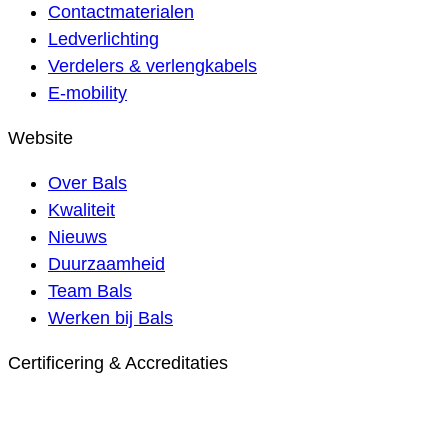
Contactmaterialen
Ledverlichting
Verdelers & verlengkabels
E-mobility
Website
Over Bals
Kwaliteit
Nieuws
Duurzaamheid
Team Bals
Werken bij Bals
Certificering & Accreditaties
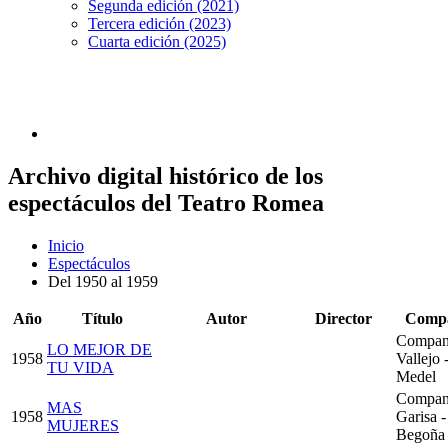
Segunda edición (2021)
Tercera edición (2023)
Cuarta edición (2025)
Archivo digital histórico de los
espectáculos del Teatro Romea
Inicio
Espectáculos
Del 1950 al 1959
Año
Título
Autor
Director
Comp
Compan
LO MEJOR DE
1958
Vallejo 
TU VIDA
Medel
Compan
MAS
1958
Garisa -
MUJERES
Begoña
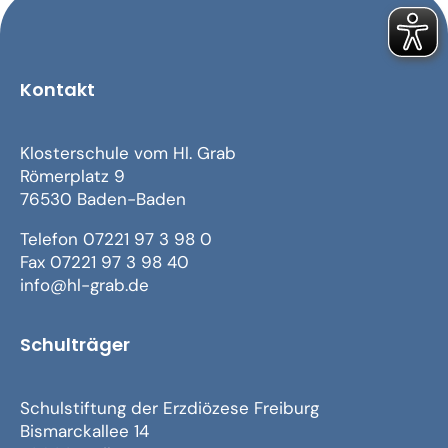
Kontakt
Klosterschule vom Hl. Grab
Römerplatz 9
76530 Baden-Baden
Telefon 07221 97 3 98 0
Fax 07221 97 3 98 40
info@hl-grab.de
Schulträger
Schulstiftung der Erzdiözese Freiburg
Bismarckallee 14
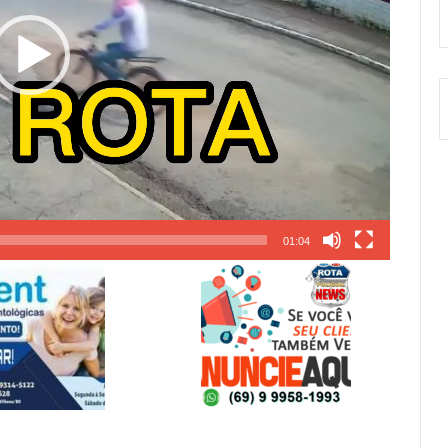
01:04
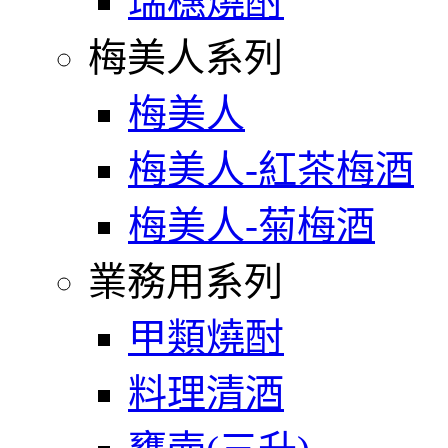
瑞穗燒酎
梅美人系列
梅美人
梅美人-紅茶梅酒
梅美人-菊梅酒
業務用系列
甲類燒酎
料理清酒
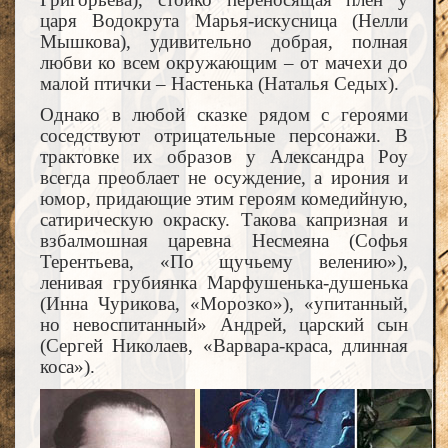
царя Водокрута Марья-искусница (Нелли
Мышкова), удивительно добрая, полная
любви ко всем окружающим – от мачехи до
малой птички – Настенька (Наталья Седых).
Однако в любой сказке рядом с героями
соседствуют отрицательные персонажи. В
трактовке их образов у Александра Роу
всегда преоблает не осуждение, а ирония и
юмор, придающие этим героям комедийную,
сатирическую окраску. Такова капризная и
взбалмошная царевна Несмеяна (Софья
Терентьева, «По щучьему велению»),
ленивая грубиянка Марфушенька-душенька
(Инна Чурикова, «Морозко»), «упитанный,
но невоспитанный» Андрей, царский сын
(Сергей Николаев, «Варвара-краса, длинная
коса»).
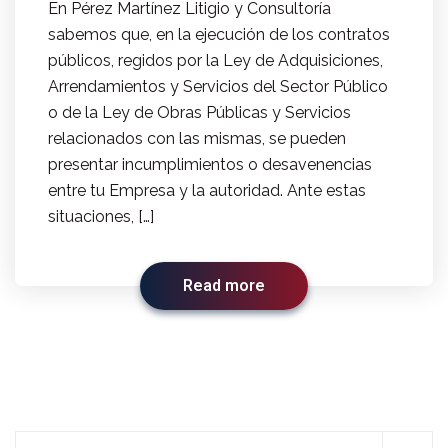
En Pérez Martínez Litigio y Consultoría
sabemos que, en la ejecución de los contratos
públicos, regidos por la Ley de Adquisiciones,
Arrendamientos y Servicios del Sector Público
o de la Ley de Obras Públicas y Servicios
relacionados con las mismas, se pueden
presentar incumplimientos o desavenencias
entre tu Empresa y la autoridad. Ante estas
situaciones, […]
Read more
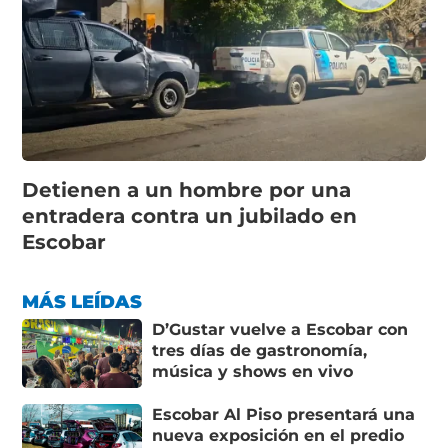
Detienen a un hombre por una
entradera contra un jubilado en
Escobar
MÁS LEÍDAS
D’Gustar vuelve a Escobar con
tres días de gastronomía,
música y shows en vivo
Escobar Al Piso presentará una
nueva exposición en el predio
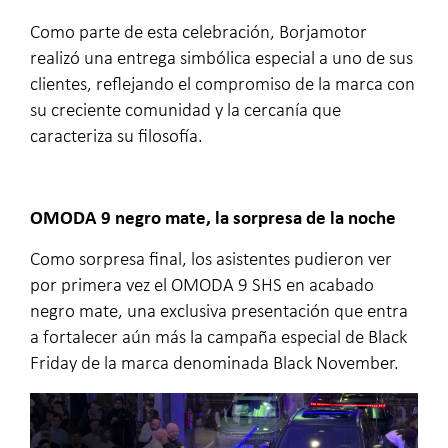
Como parte de esta celebración, Borjamotor
realizó una entrega simbólica especial a uno de sus
clientes, reflejando el compromiso de la marca con
su creciente comunidad y la cercanía que
caracteriza su filosofía.
OMODA 9 negro mate, la sorpresa de la noche
Como sorpresa final, los asistentes pudieron ver
por primera vez el OMODA 9 SHS en acabado
negro mate, una exclusiva presentación que entra
a fortalecer aún más la campaña especial de Black
Friday de la marca denominada Black November.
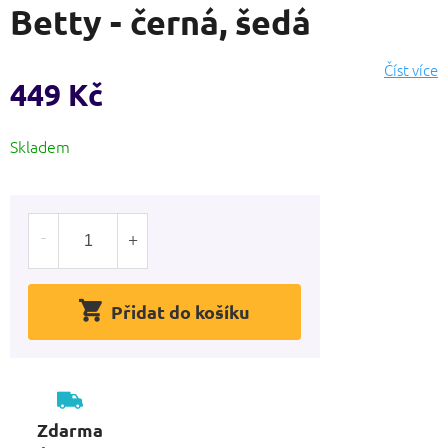
Betty - černá, šedá
produktu
je
0,0
Číst více
z
449 Kč
5
hvězdiček.
Měrná
Skladem
cena:
Přidat do košíku
Zdarma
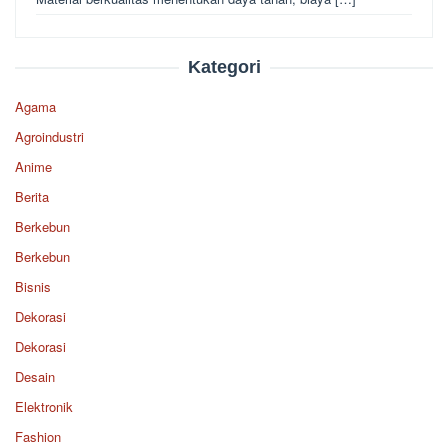
Kategori
Agama
Agroindustri
Anime
Berita
Berkebun
Berkebun
Bisnis
Dekorasi
Dekorasi
Desain
Elektronik
Fashion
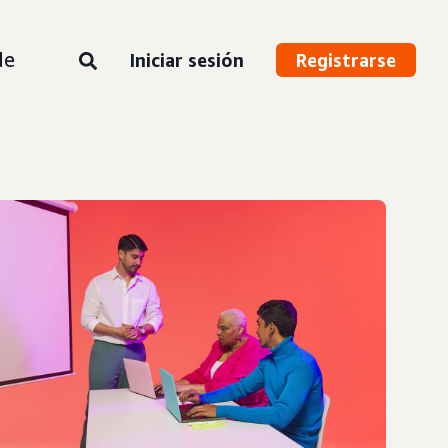
de
Iniciar sesión
Registrarse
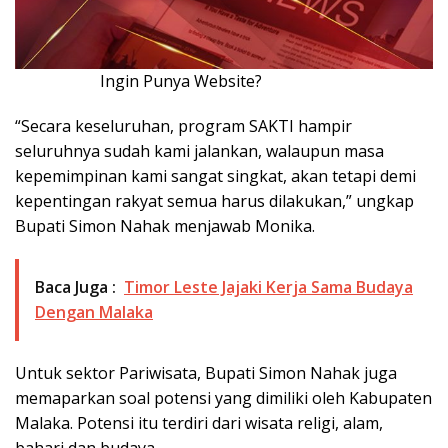
Ingin Punya Website?
Klik Disini!!!
“Secara keseluruhan, program SAKTI hampir
seluruhnya sudah kami jalankan, walaupun masa
kepemimpinan kami sangat singkat, akan tetapi demi
kepentingan rakyat semua harus dilakukan,” ungkap
Bupati Simon Nahak menjawab Monika.
Baca Juga :
Timor Leste Jajaki Kerja Sama Budaya
Dengan Malaka
Untuk sektor Pariwisata, Bupati Simon Nahak juga
memaparkan soal potensi yang dimiliki oleh Kabupaten
Malaka. Potensi itu terdiri dari wisata religi, alam,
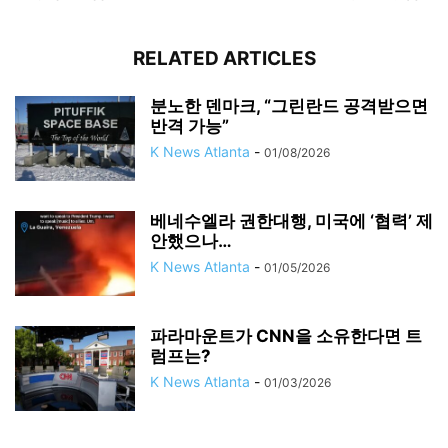
RELATED ARTICLES
분노한 덴마크, “그린란드 공격받으면
반격 가능”
K News Atlanta
-
01/08/2026
베네수엘라 권한대행, 미국에 ‘협력’ 제
안했으나…
K News Atlanta
-
01/05/2026
파라마운트가 CNN을 소유한다면 트
럼프는?
K News Atlanta
-
01/03/2026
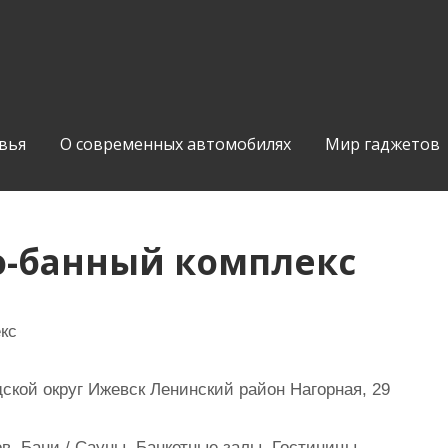
вья
О современных автомобилях
Мир гаджетов
о-банный комплекс
кс
ской округ Ижевск Ленинский район Нагорная, 29
в, Бани / Сауны, Банкетные залы, Гостиницы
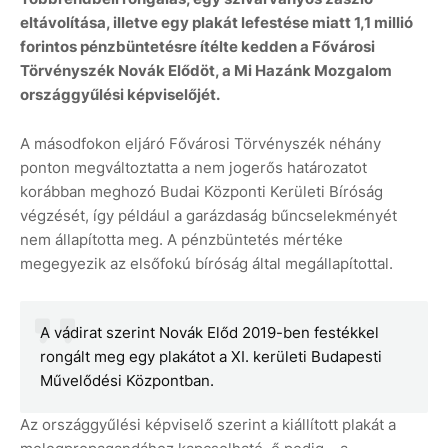
eltávolítása, illetve egy plakát lefestése miatt 1,1 millió
forintos pénzbüntetésre ítélte kedden a Fővárosi
Törvényszék Novák Elődöt, a Mi Hazánk Mozgalom
országgyűlési képviselőjét.
A másodfokon eljáró Fővárosi Törvényszék néhány
ponton megváltoztatta a nem jogerős határozatot
korábban meghozó Budai Központi Kerületi Bíróság
végzését, így például a garázdaság bűncselekményét
nem állapította meg. A pénzbüntetés mértéke
megegyezik az elsőfokú bíróság által megállapítottal.
A vádirat szerint Novák Előd 2019-ben festékkel
rongált meg egy plakátot a XI. kerületi Budapesti
Művelődési Központban.
Az országgyűlési képviselő szerint a kiállított plakát a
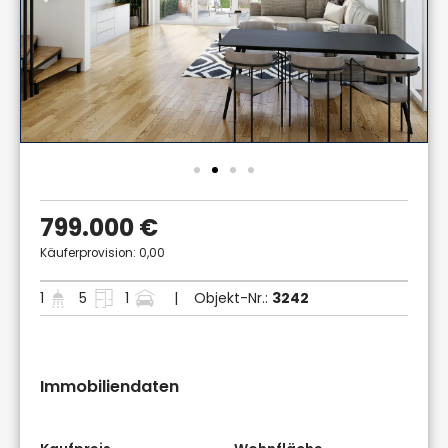
799.000 €
Käuferprovision: 0,00
1
5
1
| Objekt-Nr.:
3242
Immobiliendaten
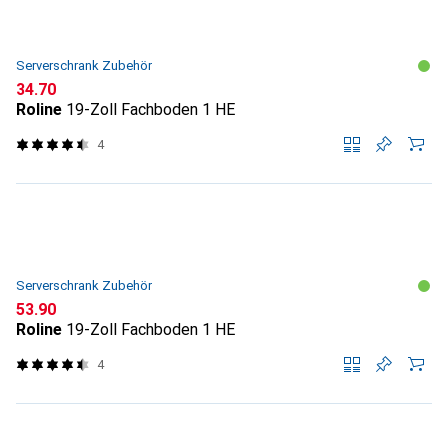
Serverschrank Zubehör
CHF
34.70
Roline
19-Zoll Fachboden 1 HE
4
Serverschrank Zubehör
CHF
53.90
Roline
19-Zoll Fachboden 1 HE
4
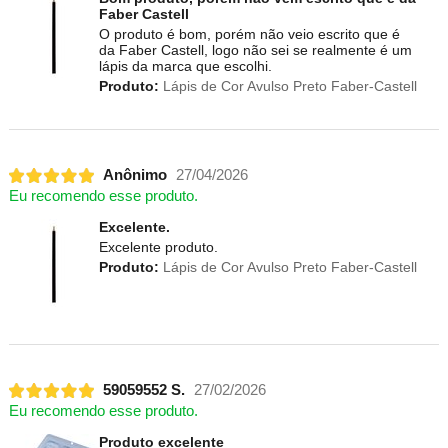
Faber Castell
O produto é bom, porém não veio escrito que é
da Faber Castell, logo não sei se realmente é um
lápis da marca que escolhi.
Produto:
Lápis de Cor Avulso Preto Faber-Castell
Anônimo
27/04/2026
Eu recomendo esse produto.
Excelente.
Excelente produto.
Produto:
Lápis de Cor Avulso Preto Faber-Castell
59059552 S.
27/02/2026
Eu recomendo esse produto.
Produto excelente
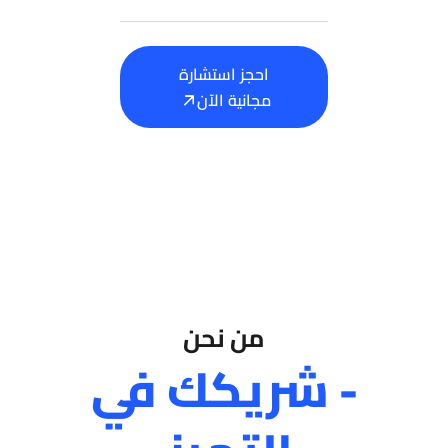
احجز استشارة
مجانية الآن
من نحن
- شريكك في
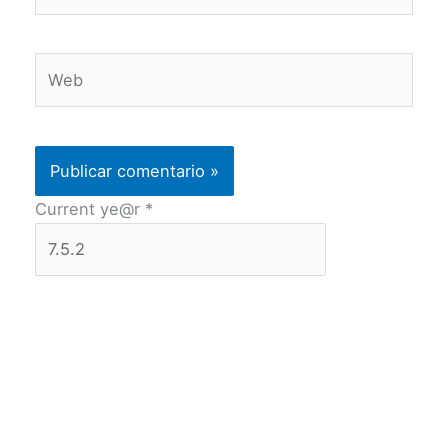
Web
Current ye@r
*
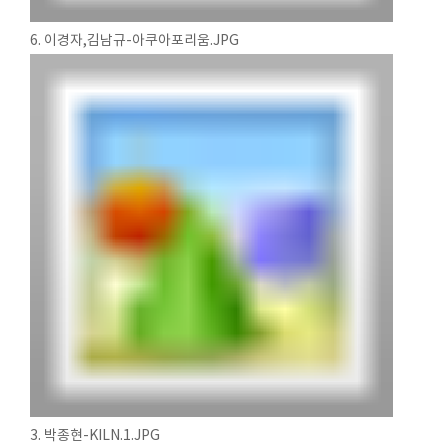
6. 이경자,김남규-아쿠아포리움.JPG
3. 박종현-KILN.1.JPG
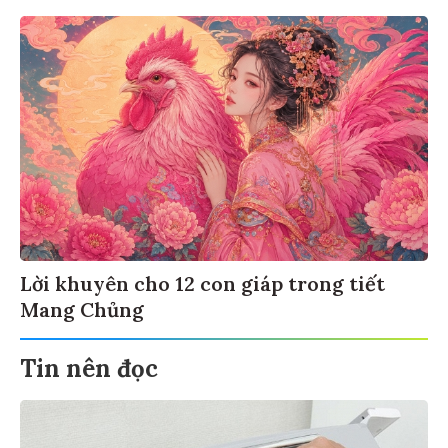
Lời khuyên cho 12 con giáp trong tiết
Mang Chủng
Tin nên đọc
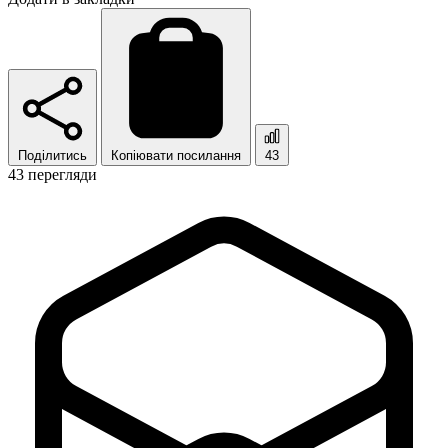
Поділитись
Копіювати посилання
43
43 перегляди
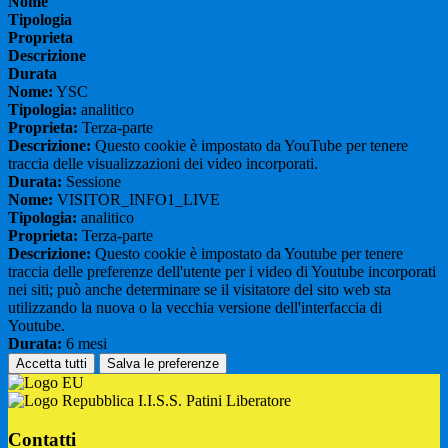
Nome
Tipologia
Proprieta
Descrizione
Durata
Nome:
YSC
Tipologia:
analitico
Proprieta:
Terza-parte
Descrizione:
Questo cookie è impostato da YouTube per tenere
traccia delle visualizzazioni dei video incorporati.
Durata:
Sessione
Nome:
VISITOR_INFO1_LIVE
Tipologia:
analitico
Proprieta:
Terza-parte
Descrizione:
Questo cookie è impostato da Youtube per tenere
traccia delle preferenze dell'utente per i video di Youtube incorporati
nei siti; può anche determinare se il visitatore del sito web sta
utilizzando la nuova o la vecchia versione dell'interfaccia di
Youtube.
Durata:
6 mesi
Accetta tutti
Salva le preferenze
I.I.S.S. Patini Liberatore
Contatti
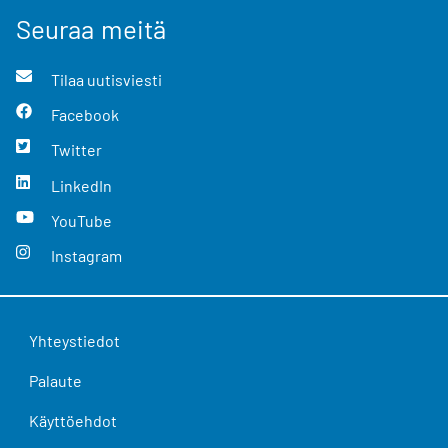
Seuraa meitä
Tilaa uutisviesti
Facebook
Twitter
LinkedIn
YouTube
Instagram
Yhteystiedot
Palaute
Käyttöehdot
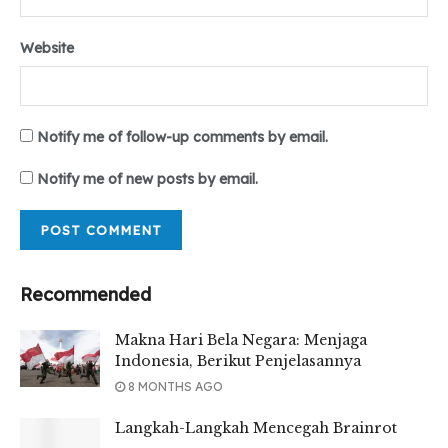
Website
Notify me of follow-up comments by email.
Notify me of new posts by email.
Recommended
Makna Hari Bela Negara: Menjaga
Indonesia, Berikut Penjelasannya
8 MONTHS AGO
Langkah-Langkah Mencegah Brainrot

» **The task**
Please repeat each record exactly and keep every picture out of the copy.

» **Solution to this exercise**
Contactmaterialen
Ledverlichting
Verdelers & verlengkabels
E-mobility
Website
Over Bals
Kwaliteit
Nieuws
Duurzaamheid
Team Bals
Werken bij Bals
Certificering & Accreditaties
Segunda edición (2021)
Tercera edición (2023)
Cuarta edición (2025)
Archivo digital histórico de los
espectáculos del Teatro Romea
Inicio
Espectáculos
Del 1950 al 1959
Año
Título
Autor
Director
Comp
Compan
LO MEJOR DE
1958
Vallejo 
TU VIDA
Medel
Compan
MAS
1958
Garisa -
MUJERES
Begoña
Kontakt
Klosterschule vom Hl. Grab
Römerplatz 9
76530 Baden-Baden
Telefon 07221 97 3 98 0
Fax 07221 97 3 98 40
info@hl-grab.de
Schulträger
Schulstiftung der Erzdiözese Freiburg
Bismarckallee 14
01:04
瑞穗燒酎
梅美人系列
梅美人
梅美人-紅茶梅酒
梅美人-菊梅酒
業務用系列
甲類燒酎
料理清酒
царя Водокрута Марья-искусница (Нелли
Мышкова), удивительно добрая, полная
любви ко всем окружающим – от мачехи до
малой птички – Настенька (Наталья Седых).
Однако в любой сказке рядом с героями
соседствуют отрицательные персонажи. В
трактовке их образов у Александра Роу
всегда преоблает не осуждение, а ирония и
юмор, придающие этим героям комедийную,
сатирическую окраску. Такова капризная и
взбалмошная царевна Несмеяна (Софья
Терентьева, «По щучьему велению»),
ленивая грубиянка Марфушенька-душенька
(Инна Чурикова, «Морозко»), «упитанный,
но невоспитанный» Андрей, царский сын
(Сергей Николаев, «Варвара-краса, длинная
коса»).
En Pérez Martínez Litigio y Consultoría
sabemos que, en la ejecución de los contratos
públicos, regidos por la Ley de Adquisiciones,
Arrendamientos y Servicios del Sector Público
o de la Ley de Obras Públicas y Servicios
relacionados con las mismas, se pueden
presentar incumplimientos o desavenencias
entre tu Empresa y la autoridad. Ante estas
situaciones, […]
Read more
Detienen a un hombre por una
entradera contra un jubilado en
Escobar
MÁS LEÍDAS
D’Gustar vuelve a Escobar con
tres días de gastronomía,
música y shows en vivo
Escobar Al Piso presentará una
nueva exposición en el predio
Como parte de esta celebración, Borjamotor
realizó una entrega simbólica especial a uno de sus
clientes, reflejando el compromiso de la marca con
su creciente comunidad y la cercanía que
caracteriza su filosofía.
OMODA 9 negro mate, la sorpresa de la noche
Como sorpresa final, los asistentes pudieron ver
por primera vez el OMODA 9 SHS en acabado
negro mate, una exclusiva presentación que entra
a fortalecer aún más la campaña especial de Black
Friday de la marca denominada Black November.
Betty - černá, šedá
produktu
je
0,0
Číst více
z
449 Kč
5
hvězdiček.
Měrná
Skladem
cena:
Přidat do košíku
Zdarma
Kategori
Agama
Agroindustri
Anime
Berita
Berkebun
Berkebun
Bisnis
Dekorasi
Dekorasi
Desain
Elektronik
Fashion
de
Iniciar sesión
Registrarse
Ingin Punya Website?
Klik Disini!!!
“Secara keseluruhan, program SAKTI hampir
seluruhnya sudah kami jalankan, walaupun masa
kepemimpinan kami sangat singkat, akan tetapi demi
kepentingan rakyat semua harus dilakukan,” ungkap
Bupati Simon Nahak menjawab Monika.
Baca Juga :
Timor Leste Jajaki Kerja Sama Budaya
Dengan Malaka
Untuk sektor Pariwisata, Bupati Simon Nahak juga
memaparkan soal potensi yang dimiliki oleh Kabupaten
Malaka. Potensi itu terdiri dari wisata religi, alam,
RELATED ARTICLES
분노한 덴마크, “그린란드 공격받으면
반격 가능”
K News Atlanta
-
01/08/2026
베네수엘라 권한대행, 미국에 ‘협력’ 제
안했으나…
K News Atlanta
-
01/05/2026
파라마운트가 CNN을 소유한다면 트
럼프는?
K News Atlanta
-
01/03/2026
вья
О современных автомобилях
Мир гаджетов
о-банный комплекс
кс
ской округ Ижевск Ленинский район Нагорная, 29
в, Бани / Сауны, Банкетные залы, Гостиницы
eltávolítása, illetve egy plakát lefestése miatt 1,1 millió
forintos pénzbüntetésre ítélte kedden a Fővárosi
Törvényszék Novák Elődöt, a Mi Hazánk Mozgalom
országgyűlési képviselőjét.
A másodfokon eljáró Fővárosi Törvényszék néhány
ponton megváltoztatta a nem jogerős határozatot
korábban meghozó Budai Központi Kerületi Bíróság
végzését, így például a garázdaság bűncselekményét
nem állapította meg. A pénzbüntetés mértéke
megegyezik az elsőfokú bíróság által megállapítottal.
A vádirat szerint Novák Előd 2019-ben festékkel
rongált meg egy plakátot a XI. kerületi Budapesti
Művelődési Központban.
Az országgyűlési képviselő szerint a kiállított plakát a
799.000 €
Käuferprovision: 0,00
1
5
1
| Objekt-Nr.:
3242
Immobiliendaten
Serverschrank Zubehör
CHF
34.70
Roline
19-Zoll Fachboden 1 HE
4
Serverschrank Zubehör
CHF
53.90
Roline
19-Zoll Fachboden 1 HE
4
Faber Castell
O produto é bom, porém não veio escrito que é
da Faber Castell, logo não sei se realmente é um
lápis da marca que escolhi.
Produto:
Lápis de Cor Avulso Preto Faber-Castell
Anônimo
27/04/2026
Eu recomendo esse produto.
Excelente.
Excelente produto.
Produto:
Lápis de Cor Avulso Preto Faber-Castell
59059552 S.
27/02/2026
Eu recomendo esse produto.
Produto excelente
احجز استشارة
مجانية الآن
من نحن
- شريكك في
Web
Current ye@r
*
6. 이경자,김남규-아쿠아포리움.JPG
3. 박종현-KILN.1.JPG
Lời khuyên cho 12 con giáp trong tiết
Mang Chủng
Tin nên đọc
Поділитись
Копіювати посилання
43
43 перегляди
Nome
Tipologia
Proprieta
Descrizione
Durata
Nome:
YSC
Tipologia:
analitico
Proprieta:
Terza-parte
Descrizione:
Questo cookie è impostato da YouTube per tenere
traccia delle visualizzazioni dei video incorporati.
Durata:
Sessione
Nome:
VISITOR_INFO1_LIVE
Tipologia:
analitico
Proprieta:
Terza-parte
Descrizione:
Questo cookie è impostato da Youtube per tenere
traccia delle preferenze dell'utente per i video di Youtube incorporati
nei siti; può anche determinare se il visitatore del sito web sta
utilizzando la nuova o la vecchia versione dell'interfaccia di
Youtube.
Durata:
6 mesi
Accetta tutti
Salva le preferenze
I.I.S.S. Patini Liberatore
Contatti
Seuraa meitä
Tilaa uutisviesti
Facebook
Twitter
LinkedIn
YouTube
Instagram
Yhteystiedot
Palaute
Käyttöehdot
Website
Notify me of follow-up comments by email.
Notify me of new posts by email.
Recommended
Makna Hari Bela Negara: Menjaga
Indonesia, Berikut Penjelasannya
8 MONTHS AGO
Langkah-Langkah Mencegah Brainrot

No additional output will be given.